Layout coordinate data
_ _ _ _
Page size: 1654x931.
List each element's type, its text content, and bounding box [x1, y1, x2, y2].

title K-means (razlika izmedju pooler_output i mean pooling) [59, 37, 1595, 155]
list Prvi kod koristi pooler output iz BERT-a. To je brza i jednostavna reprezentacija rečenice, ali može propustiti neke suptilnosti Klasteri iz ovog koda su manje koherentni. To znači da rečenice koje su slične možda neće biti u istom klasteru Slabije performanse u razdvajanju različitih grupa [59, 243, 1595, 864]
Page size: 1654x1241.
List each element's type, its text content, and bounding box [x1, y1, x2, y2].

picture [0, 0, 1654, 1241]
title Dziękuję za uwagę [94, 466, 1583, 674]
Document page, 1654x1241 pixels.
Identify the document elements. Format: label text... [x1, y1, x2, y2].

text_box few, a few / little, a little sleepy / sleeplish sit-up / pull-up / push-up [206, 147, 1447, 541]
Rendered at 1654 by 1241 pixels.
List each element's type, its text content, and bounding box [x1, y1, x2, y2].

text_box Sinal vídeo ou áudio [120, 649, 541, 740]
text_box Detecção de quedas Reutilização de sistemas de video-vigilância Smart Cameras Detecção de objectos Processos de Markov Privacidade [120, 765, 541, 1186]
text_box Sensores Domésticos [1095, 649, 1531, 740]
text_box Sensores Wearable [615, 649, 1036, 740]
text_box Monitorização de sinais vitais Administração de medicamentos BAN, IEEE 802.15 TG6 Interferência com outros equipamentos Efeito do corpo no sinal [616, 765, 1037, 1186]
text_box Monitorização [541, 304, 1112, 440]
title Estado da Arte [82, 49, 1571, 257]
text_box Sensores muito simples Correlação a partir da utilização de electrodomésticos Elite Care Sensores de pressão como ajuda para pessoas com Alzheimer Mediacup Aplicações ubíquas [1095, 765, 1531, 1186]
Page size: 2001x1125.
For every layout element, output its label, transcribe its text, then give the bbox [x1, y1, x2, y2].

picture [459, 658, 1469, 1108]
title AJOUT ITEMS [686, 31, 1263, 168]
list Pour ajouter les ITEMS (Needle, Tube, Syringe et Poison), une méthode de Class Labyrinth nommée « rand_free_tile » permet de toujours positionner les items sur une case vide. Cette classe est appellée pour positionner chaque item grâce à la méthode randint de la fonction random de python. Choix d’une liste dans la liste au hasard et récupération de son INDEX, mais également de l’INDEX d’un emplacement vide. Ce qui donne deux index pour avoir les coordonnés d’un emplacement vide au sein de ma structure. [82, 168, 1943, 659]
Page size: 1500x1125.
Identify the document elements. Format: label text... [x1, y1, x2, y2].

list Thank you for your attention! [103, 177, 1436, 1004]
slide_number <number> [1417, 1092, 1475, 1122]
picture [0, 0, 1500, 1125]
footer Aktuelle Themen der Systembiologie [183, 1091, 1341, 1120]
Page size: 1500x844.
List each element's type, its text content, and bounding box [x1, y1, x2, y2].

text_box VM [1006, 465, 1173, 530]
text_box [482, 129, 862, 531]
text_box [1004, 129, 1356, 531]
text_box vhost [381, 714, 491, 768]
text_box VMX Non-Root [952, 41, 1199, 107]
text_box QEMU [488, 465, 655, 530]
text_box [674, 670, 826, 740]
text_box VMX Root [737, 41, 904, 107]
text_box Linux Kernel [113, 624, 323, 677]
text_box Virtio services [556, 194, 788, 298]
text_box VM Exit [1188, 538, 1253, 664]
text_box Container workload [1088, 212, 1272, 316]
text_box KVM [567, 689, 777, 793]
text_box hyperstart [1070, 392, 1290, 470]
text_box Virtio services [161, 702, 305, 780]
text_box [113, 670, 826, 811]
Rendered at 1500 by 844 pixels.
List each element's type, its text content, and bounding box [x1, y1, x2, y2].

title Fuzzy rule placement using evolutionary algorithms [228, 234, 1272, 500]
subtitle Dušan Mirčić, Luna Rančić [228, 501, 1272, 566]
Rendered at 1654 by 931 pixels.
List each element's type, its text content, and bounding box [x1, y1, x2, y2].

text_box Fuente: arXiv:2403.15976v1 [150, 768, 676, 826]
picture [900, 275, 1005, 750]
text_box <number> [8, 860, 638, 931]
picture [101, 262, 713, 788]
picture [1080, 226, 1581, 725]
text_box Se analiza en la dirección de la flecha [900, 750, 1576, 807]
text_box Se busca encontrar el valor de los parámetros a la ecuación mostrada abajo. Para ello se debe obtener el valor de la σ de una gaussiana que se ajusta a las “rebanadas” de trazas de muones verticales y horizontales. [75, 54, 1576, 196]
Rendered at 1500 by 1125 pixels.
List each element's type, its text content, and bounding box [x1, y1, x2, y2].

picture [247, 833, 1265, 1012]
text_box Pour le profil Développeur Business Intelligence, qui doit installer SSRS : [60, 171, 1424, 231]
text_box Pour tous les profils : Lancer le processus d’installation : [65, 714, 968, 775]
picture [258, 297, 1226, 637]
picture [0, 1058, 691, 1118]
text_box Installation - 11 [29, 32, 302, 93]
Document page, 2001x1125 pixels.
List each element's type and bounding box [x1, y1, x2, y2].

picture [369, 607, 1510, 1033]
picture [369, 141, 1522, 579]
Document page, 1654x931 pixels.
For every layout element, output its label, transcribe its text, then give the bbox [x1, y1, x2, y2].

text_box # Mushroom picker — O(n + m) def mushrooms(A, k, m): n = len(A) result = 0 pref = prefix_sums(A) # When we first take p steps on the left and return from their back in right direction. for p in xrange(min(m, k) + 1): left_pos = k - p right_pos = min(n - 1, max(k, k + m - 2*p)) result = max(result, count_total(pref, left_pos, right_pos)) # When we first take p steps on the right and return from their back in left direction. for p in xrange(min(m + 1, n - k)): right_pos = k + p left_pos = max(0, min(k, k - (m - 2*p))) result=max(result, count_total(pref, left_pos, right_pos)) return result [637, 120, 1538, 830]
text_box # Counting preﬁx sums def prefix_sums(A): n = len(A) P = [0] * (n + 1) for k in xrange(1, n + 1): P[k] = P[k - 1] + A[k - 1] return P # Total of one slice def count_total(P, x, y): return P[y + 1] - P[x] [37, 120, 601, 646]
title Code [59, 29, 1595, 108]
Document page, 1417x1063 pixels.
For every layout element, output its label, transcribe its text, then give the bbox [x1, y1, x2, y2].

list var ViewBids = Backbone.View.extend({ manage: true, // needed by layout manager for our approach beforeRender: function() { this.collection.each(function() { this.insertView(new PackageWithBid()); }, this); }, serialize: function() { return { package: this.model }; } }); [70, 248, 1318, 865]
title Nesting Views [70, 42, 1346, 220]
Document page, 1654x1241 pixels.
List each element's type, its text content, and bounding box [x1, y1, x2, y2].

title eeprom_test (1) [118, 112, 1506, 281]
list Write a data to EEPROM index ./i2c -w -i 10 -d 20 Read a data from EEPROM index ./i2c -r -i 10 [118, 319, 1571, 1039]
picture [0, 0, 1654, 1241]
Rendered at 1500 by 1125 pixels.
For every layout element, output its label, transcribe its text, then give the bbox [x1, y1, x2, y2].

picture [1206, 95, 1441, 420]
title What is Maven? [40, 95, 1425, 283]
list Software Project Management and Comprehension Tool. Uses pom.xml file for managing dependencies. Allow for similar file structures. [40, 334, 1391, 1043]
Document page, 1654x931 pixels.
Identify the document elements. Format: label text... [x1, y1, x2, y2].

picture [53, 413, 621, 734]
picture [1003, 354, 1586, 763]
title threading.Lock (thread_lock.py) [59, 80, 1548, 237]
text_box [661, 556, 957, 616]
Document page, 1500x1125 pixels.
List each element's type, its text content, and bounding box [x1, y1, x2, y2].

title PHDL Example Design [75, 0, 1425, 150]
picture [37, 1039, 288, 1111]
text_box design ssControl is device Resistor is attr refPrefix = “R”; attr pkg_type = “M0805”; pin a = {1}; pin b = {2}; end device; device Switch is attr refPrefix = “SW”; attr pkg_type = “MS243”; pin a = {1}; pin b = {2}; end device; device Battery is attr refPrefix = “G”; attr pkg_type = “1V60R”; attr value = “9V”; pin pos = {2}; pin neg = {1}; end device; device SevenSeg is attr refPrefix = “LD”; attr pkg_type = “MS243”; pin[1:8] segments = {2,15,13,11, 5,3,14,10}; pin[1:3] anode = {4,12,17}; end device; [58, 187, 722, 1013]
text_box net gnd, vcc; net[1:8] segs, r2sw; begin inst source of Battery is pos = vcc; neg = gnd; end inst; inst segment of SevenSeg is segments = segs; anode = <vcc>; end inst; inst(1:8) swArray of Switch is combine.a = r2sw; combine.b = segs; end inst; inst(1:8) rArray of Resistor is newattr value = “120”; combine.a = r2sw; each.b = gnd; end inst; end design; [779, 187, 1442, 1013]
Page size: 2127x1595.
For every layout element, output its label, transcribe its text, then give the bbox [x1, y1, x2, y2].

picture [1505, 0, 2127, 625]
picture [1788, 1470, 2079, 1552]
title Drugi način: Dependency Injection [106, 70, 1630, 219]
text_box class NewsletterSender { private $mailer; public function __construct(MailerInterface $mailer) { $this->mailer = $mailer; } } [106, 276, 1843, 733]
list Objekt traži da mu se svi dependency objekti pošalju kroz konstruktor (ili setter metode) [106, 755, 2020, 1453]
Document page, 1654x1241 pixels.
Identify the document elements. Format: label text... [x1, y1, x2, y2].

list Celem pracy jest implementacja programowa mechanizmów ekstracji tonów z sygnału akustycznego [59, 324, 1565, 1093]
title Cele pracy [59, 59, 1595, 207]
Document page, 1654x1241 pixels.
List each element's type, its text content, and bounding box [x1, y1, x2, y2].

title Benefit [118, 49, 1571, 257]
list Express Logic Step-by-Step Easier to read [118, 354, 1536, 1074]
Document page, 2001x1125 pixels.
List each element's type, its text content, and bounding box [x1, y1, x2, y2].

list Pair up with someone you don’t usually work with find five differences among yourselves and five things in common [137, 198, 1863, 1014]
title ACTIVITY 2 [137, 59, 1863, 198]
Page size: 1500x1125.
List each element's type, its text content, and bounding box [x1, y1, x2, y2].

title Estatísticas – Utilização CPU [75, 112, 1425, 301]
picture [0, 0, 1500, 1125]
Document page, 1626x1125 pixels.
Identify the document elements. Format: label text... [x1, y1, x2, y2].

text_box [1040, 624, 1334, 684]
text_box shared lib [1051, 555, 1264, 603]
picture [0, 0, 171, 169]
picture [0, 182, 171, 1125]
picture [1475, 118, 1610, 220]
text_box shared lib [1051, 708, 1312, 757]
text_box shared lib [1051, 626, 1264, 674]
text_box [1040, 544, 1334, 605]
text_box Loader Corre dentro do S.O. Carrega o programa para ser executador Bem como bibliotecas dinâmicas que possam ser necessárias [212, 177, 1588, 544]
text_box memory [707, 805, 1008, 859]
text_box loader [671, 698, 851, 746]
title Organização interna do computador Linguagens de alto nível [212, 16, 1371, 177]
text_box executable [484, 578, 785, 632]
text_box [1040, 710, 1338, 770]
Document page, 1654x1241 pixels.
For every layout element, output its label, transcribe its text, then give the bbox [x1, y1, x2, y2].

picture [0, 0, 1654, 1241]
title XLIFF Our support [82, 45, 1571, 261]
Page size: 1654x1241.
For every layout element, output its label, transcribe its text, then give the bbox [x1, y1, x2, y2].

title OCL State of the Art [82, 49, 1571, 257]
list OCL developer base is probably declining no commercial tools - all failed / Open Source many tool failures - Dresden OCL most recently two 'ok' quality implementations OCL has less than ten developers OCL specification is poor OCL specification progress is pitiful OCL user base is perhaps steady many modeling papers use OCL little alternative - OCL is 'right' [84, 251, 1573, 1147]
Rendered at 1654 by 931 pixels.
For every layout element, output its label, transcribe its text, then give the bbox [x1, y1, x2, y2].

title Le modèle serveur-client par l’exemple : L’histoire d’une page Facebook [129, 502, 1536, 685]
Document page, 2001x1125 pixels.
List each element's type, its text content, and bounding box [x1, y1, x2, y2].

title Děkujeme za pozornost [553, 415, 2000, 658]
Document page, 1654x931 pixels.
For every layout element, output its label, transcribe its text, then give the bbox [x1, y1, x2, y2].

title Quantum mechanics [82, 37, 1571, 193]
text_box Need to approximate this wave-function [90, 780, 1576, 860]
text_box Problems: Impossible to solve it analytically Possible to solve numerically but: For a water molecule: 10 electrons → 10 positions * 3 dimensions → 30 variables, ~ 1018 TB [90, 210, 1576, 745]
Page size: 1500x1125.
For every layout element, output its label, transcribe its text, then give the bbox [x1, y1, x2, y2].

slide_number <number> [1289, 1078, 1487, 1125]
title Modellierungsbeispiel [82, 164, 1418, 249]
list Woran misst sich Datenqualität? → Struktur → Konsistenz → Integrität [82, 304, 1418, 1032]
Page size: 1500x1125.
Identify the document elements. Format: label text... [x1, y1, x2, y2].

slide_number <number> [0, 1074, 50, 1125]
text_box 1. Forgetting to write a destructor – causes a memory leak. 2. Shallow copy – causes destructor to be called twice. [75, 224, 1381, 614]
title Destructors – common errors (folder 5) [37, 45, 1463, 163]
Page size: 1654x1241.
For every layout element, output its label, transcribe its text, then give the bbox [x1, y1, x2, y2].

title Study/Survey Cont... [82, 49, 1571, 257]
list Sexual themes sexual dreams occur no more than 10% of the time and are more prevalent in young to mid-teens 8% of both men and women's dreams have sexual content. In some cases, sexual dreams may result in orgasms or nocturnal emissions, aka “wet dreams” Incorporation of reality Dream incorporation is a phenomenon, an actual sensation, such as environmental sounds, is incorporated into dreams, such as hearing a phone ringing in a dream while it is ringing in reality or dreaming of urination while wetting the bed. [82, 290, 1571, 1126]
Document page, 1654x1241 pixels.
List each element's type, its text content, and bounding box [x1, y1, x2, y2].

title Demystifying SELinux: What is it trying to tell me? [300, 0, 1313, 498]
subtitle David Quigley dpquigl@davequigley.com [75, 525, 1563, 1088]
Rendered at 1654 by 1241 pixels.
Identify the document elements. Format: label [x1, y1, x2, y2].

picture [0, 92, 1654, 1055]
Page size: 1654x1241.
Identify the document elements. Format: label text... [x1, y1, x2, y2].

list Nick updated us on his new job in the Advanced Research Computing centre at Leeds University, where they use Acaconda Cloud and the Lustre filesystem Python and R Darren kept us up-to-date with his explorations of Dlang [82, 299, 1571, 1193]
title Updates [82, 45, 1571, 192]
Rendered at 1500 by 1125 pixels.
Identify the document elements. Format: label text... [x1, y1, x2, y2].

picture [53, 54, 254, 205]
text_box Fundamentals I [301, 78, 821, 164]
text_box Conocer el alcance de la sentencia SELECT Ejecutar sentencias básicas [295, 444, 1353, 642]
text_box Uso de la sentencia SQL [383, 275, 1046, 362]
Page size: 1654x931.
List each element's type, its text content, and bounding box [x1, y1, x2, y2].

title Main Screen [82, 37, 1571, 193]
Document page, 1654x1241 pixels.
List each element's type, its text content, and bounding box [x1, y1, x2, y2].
_ _ _ _
(PROBLEM): Copy the stretch of records from the start through the line containing "list Prvi kod", swapping "bounding box" for "enclosing box" and leaving everything else unchanged.

(RESPONSE FOR THIS EXERCISE):
Page size: 1654x931.
List each element's type, its text content, and enclosing box [x1, y1, x2, y2].

title K-means (razlika izmedju pooler_output i mean pooling) [59, 37, 1595, 155]
list Prvi kod koristi pooler output iz BERT-a. To je brza i jednostavna reprezentacija rečenice, ali može propustiti neke suptilnosti Klasteri iz ovog koda su manje koherentni. To znači da rečenice koje su slične možda neće biti u istom klasteru Slabije performanse u razdvajanju različitih grupa [59, 243, 1595, 864]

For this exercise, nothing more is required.